++++ TEXT ++++

Learning Question
What final mental model should guide the user’s use of AI as a thinking partner?
The Final Model
AI should be understood as a mirror, critic, scaffold, and tool.
As a mirror, AI reflects the user’s current thinking back in a more visible form.
As a critic, AI tests assumptions, boundaries, claims, plans, and decisions.
As a scaffold, AI helps the user move through a difficult learning or reasoning process without replacing the process.
As a tool, AI performs useful operations such as rewriting, comparing, summarizing, searching, editing, testing, or acting in a workspace when given the right context and permissions.
None of these roles makes AI the owner of judgment. The user remains responsible for goals, standards, verification, and final decisions.
The Complete Thinking Loop
The durable loop is:
current model
-> correction
-> layer separation
-> boundary testing
-> opposition
-> judgment criteria
-> practice or verification
-> durable knowledge captureThe loop does not have to be used in full every time. It is a mental model for choosing the next useful move.
If the user has no model, build a first model.
If the model is vague, ask for correction.
If the model collapses levels, separate layers.
If the model feels too smooth, test boundaries.
If the user is about to choose, use opposition.
If the explanation is valuable, extract judgment criteria.
If the topic matters, verify and practice.
If the insight is durable, preserve it.
Role 1: AI as Mirror
A mirror makes the user’s thinking visible.
This role is useful when the user has a rough idea but cannot see its structure.
Good mirror prompts include:
Here is my current understanding.
Reflect it back as a structured model.
Identify the main claim, assumptions, vague terms, and missing boundaries.The mirror role should not flatter the user. It should make the model inspectable.
Role 2: AI as Critic
A critic tests the model.
This role is useful when the user needs confidence that a claim, plan, design, or decision can survive scrutiny.
Good critic prompts include:
Challenge this from the strongest reasonable opposing view.
Rank objections by practical importance.
Separate blockers from manageable risks.The critic role should not become performative negativity. It should improve the decision or clarify why the decision is weak.
Role 3: AI as Scaffold
A scaffold supports work that the user still performs.
This role is useful during learning, writing, and problem solving. AI can break a task into steps, provide hints, ask questions, and explain missing prerequisites.
The scaffold should be removed gradually. If AI always completes the hard part, the user may not build the skill.
Good scaffold prompts include:
Do not give the full answer yet.
Give the next hint and ask me to continue.
Then correct my attempt.Role 4: AI as Tool
A tool performs a specific operation.
This role is useful when the task is concrete: summarize this source, compare these options, rewrite this paragraph, inspect this file, run this test, or update this document.
The tool role needs clear inputs, constraints, and verification.
Good tool prompts include:
Make this change.
Keep the scope limited to these files.
Verify these conditions afterward.

++++ SOURCE DATA ++++

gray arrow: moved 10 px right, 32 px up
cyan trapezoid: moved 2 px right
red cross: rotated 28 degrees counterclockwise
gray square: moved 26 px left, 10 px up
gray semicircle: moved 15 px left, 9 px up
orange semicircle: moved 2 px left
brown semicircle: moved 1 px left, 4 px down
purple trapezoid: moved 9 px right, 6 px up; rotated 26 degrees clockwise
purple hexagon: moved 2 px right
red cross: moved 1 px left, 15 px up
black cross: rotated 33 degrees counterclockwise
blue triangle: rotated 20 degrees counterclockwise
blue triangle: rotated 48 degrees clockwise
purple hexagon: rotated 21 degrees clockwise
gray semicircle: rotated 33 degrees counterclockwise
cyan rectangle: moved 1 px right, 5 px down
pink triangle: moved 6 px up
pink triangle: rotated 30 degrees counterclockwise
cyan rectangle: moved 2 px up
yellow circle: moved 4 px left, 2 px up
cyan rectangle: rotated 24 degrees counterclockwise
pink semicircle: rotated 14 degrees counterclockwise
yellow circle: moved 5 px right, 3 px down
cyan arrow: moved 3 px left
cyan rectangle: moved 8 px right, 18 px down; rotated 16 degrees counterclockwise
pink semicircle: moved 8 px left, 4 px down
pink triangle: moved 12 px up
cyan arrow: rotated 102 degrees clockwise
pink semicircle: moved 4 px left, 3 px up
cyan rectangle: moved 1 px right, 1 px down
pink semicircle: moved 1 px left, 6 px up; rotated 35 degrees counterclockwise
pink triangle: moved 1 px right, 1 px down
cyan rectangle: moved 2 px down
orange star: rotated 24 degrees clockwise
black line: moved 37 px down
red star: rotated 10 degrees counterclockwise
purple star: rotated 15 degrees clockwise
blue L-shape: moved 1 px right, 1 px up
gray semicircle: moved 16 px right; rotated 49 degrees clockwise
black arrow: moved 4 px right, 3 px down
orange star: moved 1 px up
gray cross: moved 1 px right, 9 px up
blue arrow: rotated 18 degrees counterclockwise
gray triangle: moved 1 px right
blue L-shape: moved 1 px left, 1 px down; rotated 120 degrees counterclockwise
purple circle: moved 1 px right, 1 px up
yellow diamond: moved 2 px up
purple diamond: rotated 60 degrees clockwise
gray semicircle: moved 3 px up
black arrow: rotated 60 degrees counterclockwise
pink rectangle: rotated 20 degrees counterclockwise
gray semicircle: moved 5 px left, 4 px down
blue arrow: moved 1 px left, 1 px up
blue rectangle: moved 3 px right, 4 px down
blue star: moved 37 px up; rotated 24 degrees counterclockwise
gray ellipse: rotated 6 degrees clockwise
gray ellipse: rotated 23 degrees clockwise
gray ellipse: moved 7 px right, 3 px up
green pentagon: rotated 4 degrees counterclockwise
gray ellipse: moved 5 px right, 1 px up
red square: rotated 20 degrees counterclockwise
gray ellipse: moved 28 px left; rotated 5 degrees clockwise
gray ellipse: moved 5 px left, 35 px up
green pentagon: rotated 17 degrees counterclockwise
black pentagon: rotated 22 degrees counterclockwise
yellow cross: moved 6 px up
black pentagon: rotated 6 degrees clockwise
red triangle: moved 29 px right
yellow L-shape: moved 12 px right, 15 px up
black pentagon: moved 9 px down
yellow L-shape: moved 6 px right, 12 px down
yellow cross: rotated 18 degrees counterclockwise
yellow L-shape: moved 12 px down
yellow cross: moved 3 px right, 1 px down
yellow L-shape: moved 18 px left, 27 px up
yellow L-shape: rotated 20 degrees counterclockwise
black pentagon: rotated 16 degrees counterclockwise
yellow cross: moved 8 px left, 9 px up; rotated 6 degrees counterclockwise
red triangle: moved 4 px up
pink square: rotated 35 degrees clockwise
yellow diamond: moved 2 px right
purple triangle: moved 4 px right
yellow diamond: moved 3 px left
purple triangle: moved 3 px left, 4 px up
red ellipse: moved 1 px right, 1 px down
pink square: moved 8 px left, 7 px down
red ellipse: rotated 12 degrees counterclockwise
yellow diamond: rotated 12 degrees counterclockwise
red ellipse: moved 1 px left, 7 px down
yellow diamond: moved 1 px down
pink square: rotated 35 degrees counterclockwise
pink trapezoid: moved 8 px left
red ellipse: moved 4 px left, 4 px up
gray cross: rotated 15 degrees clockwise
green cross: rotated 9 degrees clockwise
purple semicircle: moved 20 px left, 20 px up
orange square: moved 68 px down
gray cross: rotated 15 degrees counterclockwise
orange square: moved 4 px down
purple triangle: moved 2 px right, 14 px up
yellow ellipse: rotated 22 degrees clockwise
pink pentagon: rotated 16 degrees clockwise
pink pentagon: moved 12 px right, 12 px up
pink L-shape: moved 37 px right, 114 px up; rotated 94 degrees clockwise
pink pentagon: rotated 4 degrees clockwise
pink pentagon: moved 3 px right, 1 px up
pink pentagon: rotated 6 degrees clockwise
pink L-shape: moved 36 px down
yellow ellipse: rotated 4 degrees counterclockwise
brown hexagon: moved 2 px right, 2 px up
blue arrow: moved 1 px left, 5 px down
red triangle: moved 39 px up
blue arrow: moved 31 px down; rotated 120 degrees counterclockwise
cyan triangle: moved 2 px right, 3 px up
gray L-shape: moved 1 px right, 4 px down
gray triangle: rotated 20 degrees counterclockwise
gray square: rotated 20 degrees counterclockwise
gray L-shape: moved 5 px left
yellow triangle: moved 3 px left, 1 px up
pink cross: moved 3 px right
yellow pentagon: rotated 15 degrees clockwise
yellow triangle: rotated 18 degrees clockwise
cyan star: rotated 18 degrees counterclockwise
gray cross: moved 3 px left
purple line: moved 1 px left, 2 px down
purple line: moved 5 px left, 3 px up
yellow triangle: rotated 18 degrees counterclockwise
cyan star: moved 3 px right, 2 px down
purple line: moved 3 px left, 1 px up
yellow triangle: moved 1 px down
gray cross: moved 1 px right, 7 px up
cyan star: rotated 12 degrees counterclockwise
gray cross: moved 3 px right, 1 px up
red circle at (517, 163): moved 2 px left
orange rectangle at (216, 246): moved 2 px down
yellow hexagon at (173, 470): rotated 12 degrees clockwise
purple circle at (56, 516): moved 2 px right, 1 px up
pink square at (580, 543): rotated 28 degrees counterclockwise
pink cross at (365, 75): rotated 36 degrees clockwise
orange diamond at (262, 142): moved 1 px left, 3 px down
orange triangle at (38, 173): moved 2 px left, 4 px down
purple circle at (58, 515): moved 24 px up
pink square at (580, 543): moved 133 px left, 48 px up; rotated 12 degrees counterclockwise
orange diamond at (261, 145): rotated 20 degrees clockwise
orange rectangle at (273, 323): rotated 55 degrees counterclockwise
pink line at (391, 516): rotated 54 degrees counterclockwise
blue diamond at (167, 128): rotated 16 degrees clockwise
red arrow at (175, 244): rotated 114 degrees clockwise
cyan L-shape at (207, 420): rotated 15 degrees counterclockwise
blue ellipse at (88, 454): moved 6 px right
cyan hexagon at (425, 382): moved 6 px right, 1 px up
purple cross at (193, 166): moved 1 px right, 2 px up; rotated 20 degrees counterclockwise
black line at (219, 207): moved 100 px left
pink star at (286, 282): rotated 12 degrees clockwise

++++

■ **WORK TO COMPLETE**:
1 – According to the text, who remains responsible for goals, standards, verification, and final decisions?
2 – Name every role that the text says AI should be understood as.

■ **ANSWERS TO THIS EXERCISE**:
1 – The user.

2 – Mirror, critic, scaffold, and tool.